A fin de cuentas, existen otras exhaustivas biografías de Iglesias y su presencia es ineludible. Peyró, entonces, propone otra forma de mirar al tótem Julio: con la curiosidad por explicar el fenómeno mundial y el misterio del madrileño común y corriente que lo protagonizó, sin la ambición por cohesionar lo que es sencillamente insólito: de todos los grandes cantautores españoles, Julio Iglesias es el más grande, ha triunfado en todos los mercados del mundo, y lo ha conseguido sin traicionarse a sí mismo. El éxito abrasador de Iglesias es a la vez indescifrable y transparente, simple e inédito en partes iguales. Es el éxito de un hombre determinado a ser una estrella y dispuesto a todos los esfuerzos para lograrlo, sin que ninguna otra cosa se anteponga, fueren familia, amigos, colegas o pruritos artístico-comerciales.

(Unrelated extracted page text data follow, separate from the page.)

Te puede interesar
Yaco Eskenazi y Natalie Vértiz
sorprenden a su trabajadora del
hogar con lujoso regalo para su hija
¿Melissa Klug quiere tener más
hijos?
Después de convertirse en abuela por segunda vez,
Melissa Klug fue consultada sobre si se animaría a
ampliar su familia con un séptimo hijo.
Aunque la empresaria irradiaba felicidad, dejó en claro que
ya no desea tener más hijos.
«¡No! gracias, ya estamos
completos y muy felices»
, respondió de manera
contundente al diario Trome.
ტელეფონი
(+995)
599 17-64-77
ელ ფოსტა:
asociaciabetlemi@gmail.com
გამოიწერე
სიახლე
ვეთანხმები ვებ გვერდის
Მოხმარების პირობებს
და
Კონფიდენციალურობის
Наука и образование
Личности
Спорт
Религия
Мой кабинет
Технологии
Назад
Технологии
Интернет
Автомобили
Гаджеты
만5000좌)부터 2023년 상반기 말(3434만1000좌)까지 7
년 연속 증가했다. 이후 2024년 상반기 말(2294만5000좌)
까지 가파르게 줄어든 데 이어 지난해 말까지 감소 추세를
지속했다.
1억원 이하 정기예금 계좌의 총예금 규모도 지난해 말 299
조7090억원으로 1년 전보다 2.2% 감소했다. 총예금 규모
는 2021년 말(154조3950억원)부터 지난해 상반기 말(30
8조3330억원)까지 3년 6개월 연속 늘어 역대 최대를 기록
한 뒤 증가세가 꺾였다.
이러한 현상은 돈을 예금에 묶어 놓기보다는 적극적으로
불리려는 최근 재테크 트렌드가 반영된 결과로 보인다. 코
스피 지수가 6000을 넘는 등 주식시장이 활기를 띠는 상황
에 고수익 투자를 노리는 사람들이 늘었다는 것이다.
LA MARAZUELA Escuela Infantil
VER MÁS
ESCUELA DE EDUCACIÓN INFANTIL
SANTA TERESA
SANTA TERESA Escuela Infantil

Porque si Iglesias fue una estrella aún antes de serlo verdaderamente, nunca fue un divo. En su retrato, que en ocasiones se acerca a la caricatura o el pintoresquismo, Peyró repara en el arquetípico español de ideales conservadores que nunca dejó de estar detrás de Julio Iglesias. El hombre atado a los mandatos de su padre, a las tortillas de su madre y al celo administrativo de su hermano. Un artista con más empeño que vocación, más terrenal e industrioso que ninguno, con gustos sencillos y objetivos nada excéntricos (ser lo más rico posible, tener cuantas mujeres pudiera), que terminarían por definir su estilo de colores pasteles, ropa liviana y playas infinitas. Y el hombre que nunca se ocultó: el caballero español de derechas, que trabó amistad con el matrimonio Reagan y apoyó la candidatura de José María Aznar, primer presidente del PP desde el regreso de la democracia española, y que amenizó veladas de dictadores latinoamericanos y líderes de las variadas y opacas naciones del tercer mundo, pero que también se dejó ver con sus colegas de izquierda cuando fueron perseguidos, se llamaran Víctor Manuel o Joan Manuel Serrat.
A contramano de los biógrafos que se desvelan en hipótesis que revelen la clave del éxito de sus retratados, Peyró está más preocupado por mostrar que no todas las grandes historias son épicas. Y que algunos de los mayores fenómenos de la música popular son menos estridentes que continuos y calmos, como las mareas caribeñas que siguen mojando los pies de Julio Iglesias.
Quizás esa sensación colectiva de haberlo tenido siempre ahí, como el mar y como el sol, sea el mayor logro de Iglesias como estrella del espectáculo, y también su ocaso silencioso de hombre común, del que nada ni nadie (ni el revisionismo feminista, ni la musicología poptimista) han podido sacarlo.
El español que enamoró al mundo. Una vida de Julio Iglesias, Ignacio Peyró. Libros del Asteroide, 331 págs.